**Required work**
From the entries below, pull out each line where "input" appears.

**Information shown**
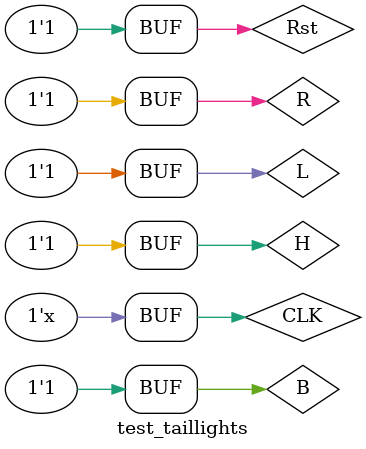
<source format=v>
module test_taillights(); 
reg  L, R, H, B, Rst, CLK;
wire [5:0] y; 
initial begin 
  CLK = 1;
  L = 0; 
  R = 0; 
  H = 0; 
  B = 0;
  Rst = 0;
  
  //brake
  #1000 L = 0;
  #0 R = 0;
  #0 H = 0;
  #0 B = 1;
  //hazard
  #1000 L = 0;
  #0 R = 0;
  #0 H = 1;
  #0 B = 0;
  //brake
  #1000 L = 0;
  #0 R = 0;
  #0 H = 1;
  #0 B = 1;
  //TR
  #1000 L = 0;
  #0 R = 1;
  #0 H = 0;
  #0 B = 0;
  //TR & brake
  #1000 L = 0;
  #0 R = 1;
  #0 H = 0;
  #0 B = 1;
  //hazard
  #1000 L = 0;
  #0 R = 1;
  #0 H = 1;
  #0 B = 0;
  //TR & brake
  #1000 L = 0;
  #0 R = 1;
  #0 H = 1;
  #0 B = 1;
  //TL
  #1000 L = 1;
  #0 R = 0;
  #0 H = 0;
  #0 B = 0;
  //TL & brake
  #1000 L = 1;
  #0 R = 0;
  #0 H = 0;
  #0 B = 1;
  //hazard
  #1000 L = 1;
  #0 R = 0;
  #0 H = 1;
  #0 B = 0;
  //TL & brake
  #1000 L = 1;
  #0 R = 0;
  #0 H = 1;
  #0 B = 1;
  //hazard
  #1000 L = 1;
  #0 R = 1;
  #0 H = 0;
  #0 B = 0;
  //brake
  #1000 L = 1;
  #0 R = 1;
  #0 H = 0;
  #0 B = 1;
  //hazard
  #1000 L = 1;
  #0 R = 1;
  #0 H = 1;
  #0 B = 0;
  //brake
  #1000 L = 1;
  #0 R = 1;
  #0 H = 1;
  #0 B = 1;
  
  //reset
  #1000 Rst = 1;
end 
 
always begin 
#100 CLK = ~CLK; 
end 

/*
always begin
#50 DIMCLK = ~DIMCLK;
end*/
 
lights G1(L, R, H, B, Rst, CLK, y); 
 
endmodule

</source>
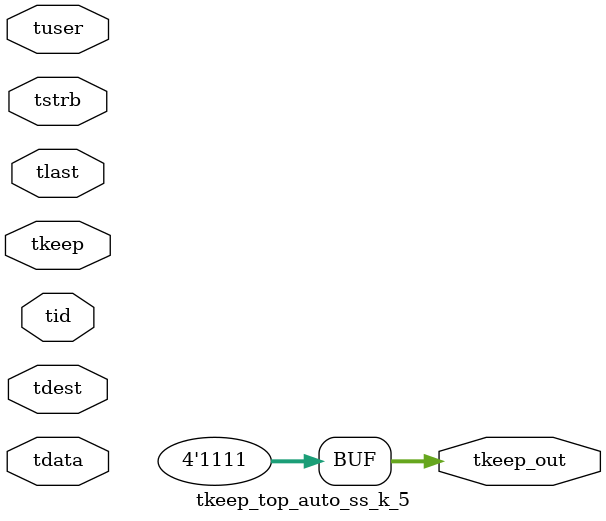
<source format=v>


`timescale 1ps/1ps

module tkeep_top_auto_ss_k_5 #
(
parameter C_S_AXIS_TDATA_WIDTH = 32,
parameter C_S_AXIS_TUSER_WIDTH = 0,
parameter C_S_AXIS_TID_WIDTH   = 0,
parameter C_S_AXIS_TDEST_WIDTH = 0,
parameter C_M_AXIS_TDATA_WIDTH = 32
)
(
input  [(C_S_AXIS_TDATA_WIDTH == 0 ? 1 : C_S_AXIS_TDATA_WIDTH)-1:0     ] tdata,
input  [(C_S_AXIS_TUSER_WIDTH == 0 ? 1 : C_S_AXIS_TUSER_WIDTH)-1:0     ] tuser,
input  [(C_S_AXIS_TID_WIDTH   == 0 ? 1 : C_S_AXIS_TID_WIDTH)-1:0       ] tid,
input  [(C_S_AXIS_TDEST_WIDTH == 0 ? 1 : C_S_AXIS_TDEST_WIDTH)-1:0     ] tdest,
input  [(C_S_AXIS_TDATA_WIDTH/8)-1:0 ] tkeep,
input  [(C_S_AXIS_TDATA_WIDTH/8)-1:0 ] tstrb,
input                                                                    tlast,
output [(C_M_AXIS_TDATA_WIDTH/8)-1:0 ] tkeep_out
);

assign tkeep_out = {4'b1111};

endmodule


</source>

**Response to this exercise**
input  [(C_S_AXIS_TDATA_WIDTH == 0 ? 1 : C_S_AXIS_TDATA_WIDTH)-1:0     ] tdata,
input  [(C_S_AXIS_TUSER_WIDTH == 0 ? 1 : C_S_AXIS_TUSER_WIDTH)-1:0     ] tuser,
input  [(C_S_AXIS_TID_WIDTH   == 0 ? 1 : C_S_AXIS_TID_WIDTH)-1:0       ] tid,
input  [(C_S_AXIS_TDEST_WIDTH == 0 ? 1 : C_S_AXIS_TDEST_WIDTH)-1:0     ] tdest,
input  [(C_S_AXIS_TDATA_WIDTH/8)-1:0 ] tkeep,
input  [(C_S_AXIS_TDATA_WIDTH/8)-1:0 ] tstrb,
input                                                                    tlast,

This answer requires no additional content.